Additionally, we wanted to ensure the data search and visualization tools were sufficiently straightforward for students and community members to use, and that they accurately represented the occurrences of pertinent LGBTQ+-related terms. To test the tools, we pulled together a small group of researchers with knowledge of LGBTQ+ history who we expect will also derive some benefit from the data sets and tools themselves, for both teaching and research. Their feedback prompted us to review the accessibility of our dashboards, improve item-level metadata, and investigate how we can enable researchers to incorporate related data sets from other collections alongside our own. More on an improved dashboard in a later post!

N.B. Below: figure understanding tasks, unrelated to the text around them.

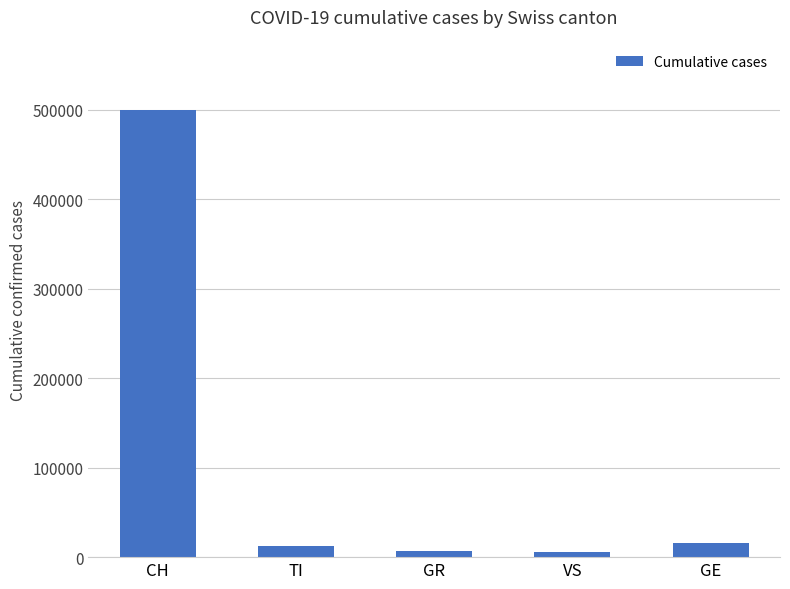

What is the sum of all values?

541200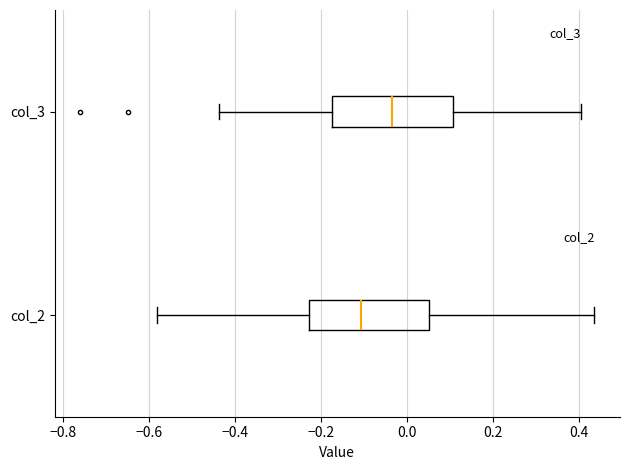

Where does the left whisker of the box for col_3 end on the x-axis? The values are not printed on the chart, so give them approximately, as read against the axis.

-0.44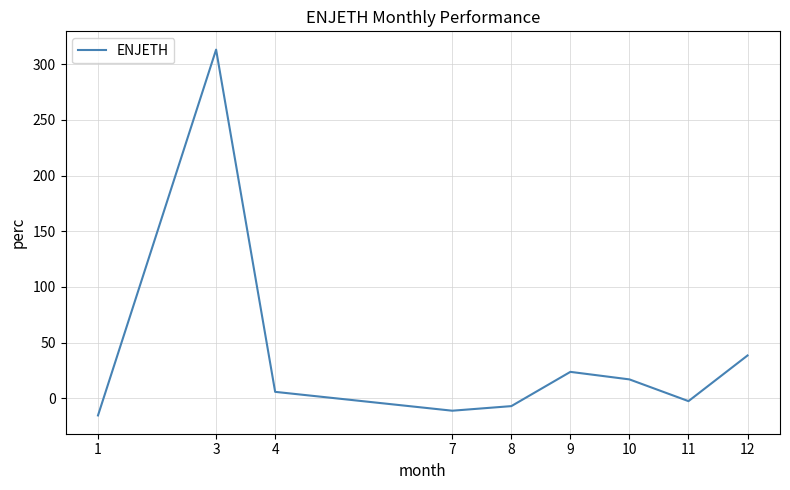

List the labels in order of value, smallest first.

1, 7, 8, 11, 4, 10, 9, 12, 3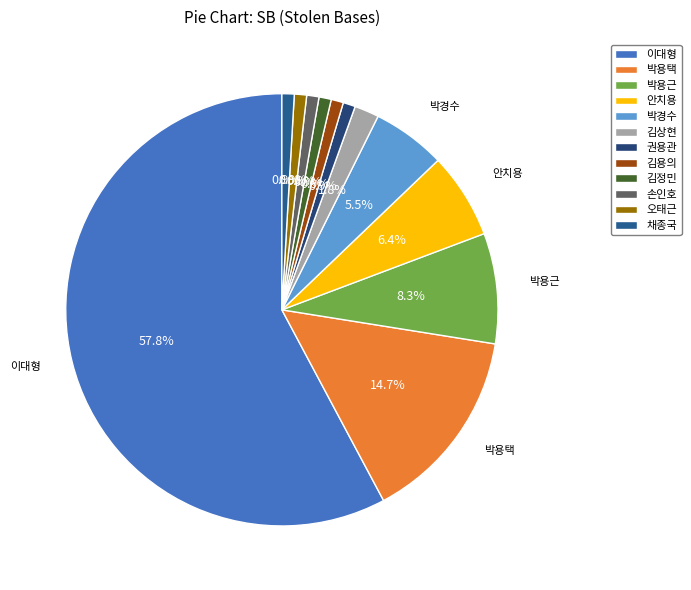

Which category has the smallest portion of the pie?

권용관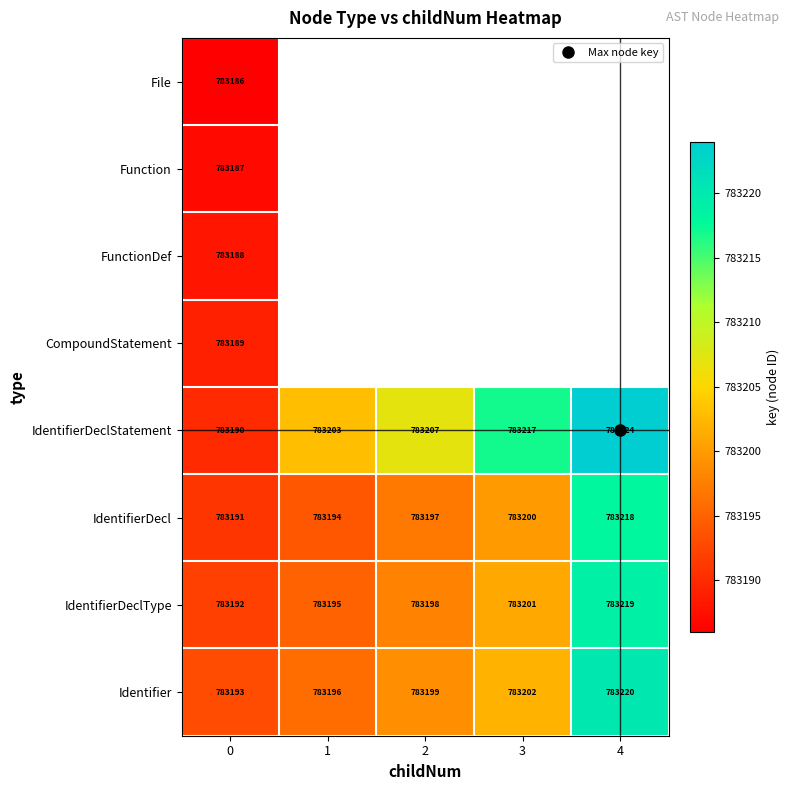

What is the maximum value for IdentifierDecl?

783218.0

Note: The pilot dashboard is available here: http://10.60.50.144/corpus/. However, the link will work only if you are at UWM or connected via UWM VPN (as of May 2021).

Speech-to-Text Workflows and DeepSpeech

There are several parts to our project – all important and all intertwined. To help make sense of our updates, I’ll try to tag them according to their most prominent feature in terms of speech-to-text progress, community engagement, professional development, and LGBT collections. To kick things off – an update on how things have progressed and where things stand in our speech-to-text processes. The good news is we have made progress! And here’s how:

Our goal is to extract meaningful text transcripts from the hundreds of hours of archival AV materials that are part of our LGBT collections in the UWM Archives. This includes oral history interviews, cable access shows dedicated to LGBT life in Milwaukee that debuted in the 1980s and 1990s, local radio programs from the same era, and news segments from Milwaukee’s local mainstream news media. It’s important that the text we extract is accurate enough to enable meaningful research. That means that language used by and about the LGBT community is especially important to capture accurately. In a later post we’ll talk more about the issues raised by use of terms that are considered outdated and even offensive – an extremely important topic when we are considering how to make these data sets and the archival materials themselves publicly accessible. For now, we’ll concentrate on getting the text out in the first place:

The project is using a publicly licensed speech-to-text engine, Mozilla’s DeepSpeech. It is “pre-trained” using the Mozilla Common Voice dataset. The code is open, so the model can be further trained locally, to make up for deficits in the Common Voice dataset or to fine-tune (within reason) to a particular collection of AV. We’re using DeepSpeech for all of the above reasons, and in order to develop a model that will work especially effectively with the archival AV materials that exist across the LGBTQ+ collections in the UWM Archives.

Throughout the summer, Dan Siercks worked with DeepSpeech to augment the model in order to raise our confidence that the transcripts would recognize expected language that the Milwaukee LGBTQ community might use to describe themselves and their experiences. Cary Costello, our Disciplinary Scholar and UWM’s Director of LGBT Studies, created a “terminology list” split into contemporary and historic LGBTQ+ terms, with each divided into tiers from most generic/mainstream to the most narrow used by specific subcommunities.

Using a local test collection that included oral histories with human-created transcripts, Dan developed a script to identify terms from Cary’s list in our test collection transcripts. We then manually identified start-and-stop times (made even easier because these transcripts have been coded using OHMS) and dropped those criteria into a spreadsheet. Using Audacity, Dan was able to create a simple process to locate and “snip” those audio snippets from the recordings to create a test data set that emphasized the LGBTQ+ terms we want our model to more reliably identify. While this approach needs to be carefully calibrated in order to avoid overcorrecting the model, we have found that our data sets have improved accuracy. We believe this is due to the term-specific augmentation, having run multiple iterations of the model, and a significant improvement in the model itself following an upgrade that we recently implemented locally.